Consider $$\mathbf{x} = x_i \sim t(v = 2), \ i = \{1, \dots,n=50\}$$, where $$t$$ is Student’s t distribution parametrized with $$v=2$$ degrees of freedom. Like the normal distribution, the t distribution is symmetric and “bell” shaped. However, it has heavier tails than the normal distribution, especially with $$v=2$$. It also is centered about 0, so any estimate of location should be $$\approx$$ 0. The sample $$\mathbf{x}$$ has outliers, shown in Figure 1

There are outliers around -4 and 6, where the majority of the observations fall about [-2,3]. Checking the sample mean and median give $$\bar{x} = 0.0905, \ \text{Med} = -0.0331$$. The sample median is closer to the true center of 0 than the sample mean. Simulation can further illustrate the insensitivity of the median (and sensitivity of the mean) to outliers.

1000 replications of $$x_i \sim t(v=2), \ n=50$$, are sampled, and the means and medians are calculated for for each replication’s sample. Figure 2 shows the overlaid histograms of both estimates and a QQ plot.

The histogram and QQ plot clearly show the median estimates are denser about the theoretical central location, and less variable than the mean estimates.

The relative value of the mean and median estimators can be conveniently assessed in a single value, the Mean Squared Error (MSE). MSE is defined as,

$\begin{equation*} \text{MSE}_{\hat{\theta}} = \frac{1}{n} \sum (\hat{\theta} - \theta)^2 \end{equation*}$

where $$\theta$$ is the known value, and $$\hat{\theta}$$ is the estimated value. The MSE takes the average squared difference between these two quantities. MSE values closer to 0 imply a better “quality” of estimator. Much more can be said on the general topic of error functions, particularly the relationship between MSE, bias, and variance, but for this post let’s leave it here.

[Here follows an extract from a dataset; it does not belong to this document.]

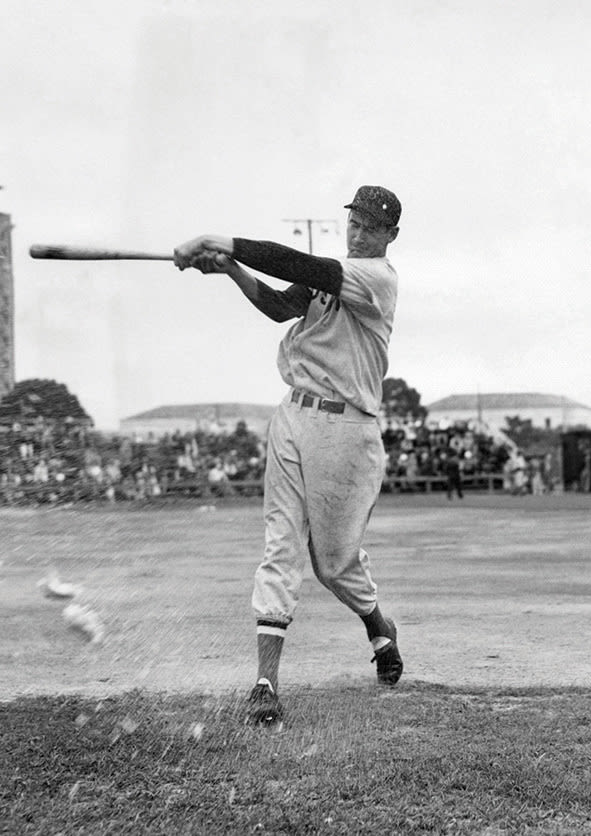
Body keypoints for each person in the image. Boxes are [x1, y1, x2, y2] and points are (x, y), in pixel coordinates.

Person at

Calculating the MSE for the replicated means and medians gives $$\text{MSE}_{\bar{x}} = 0.181, \text{ MSE}_{\text{Med}(x_i)} = 0.039$$ respectively. In this case $$\theta$$ is 0 as this is the center of the considered t distribution. Clearly the median is a better estimator according to the chosen error function.

### Simulation 2

In simulation 1 all the replicates were of a fixed sample size, $$n = 50$$. It could be interesting to see how the estimators perform across gradually larger sample sizes. 1000 replications of $$x_i \sim t(v=2)$$ for fixed increments of $$n = \{50, 100, 150, \dots, 1000\}, \ i = \{1,\dots,n\}$$, will be considered. The MSE of estimators will be plotted as functions of $$n$$ to discern how sample size may affect the estimate’s “quality”.

In addition to the mean and median, I have coded a crude weighted estimator of the mean (for a distribution centered about 0) to consider in the simulation as well. The weighted mean is defined as such,

$\begin{equation*} \hat{\text{W}} = \frac{1}{n}\sum_{i}^{n} w_ix_i, \begin{cases} w_i = 1, & \text{if x_i \in [-\frac{1}{2\bar{x}s_x}, +\frac{1}{2\bar{x}s_x}]} \\ w_i = \frac{1}{2} & \text{otherwise}. \end{cases} \end{equation*}$

where $$s_x$$ is the sample standard deviation of a sample $$x_i$$.

Performing the simulation…

In Figure 3 the median is the most stable estimate, hovering around a MSE of 0 as $$n \to 1000$$. The crude weighted mean is also surprisingly stable, except at $$n = 650$$ and $$900$$, which also correspond to large spikes in the typical sample mean. This is likely due to these replication blocks randomly containing more outliers in one tail of the samples than the other. The typical sample mean will be severely affected, and the weighted mean cannot account for more outliers in one tail over another. It is interesting this occurred in replication blocks for relatively large $$n$$.

Zooming in on Figure 3 gives a useful plot as well.

By cropping the out-sized MSE values, it is more clear that the weighted mean usually underperforms the median with respect to MSE, and the typical sample mean MSE is quite variable across $$n$$. The median is the most stable estimate with respect to MSE.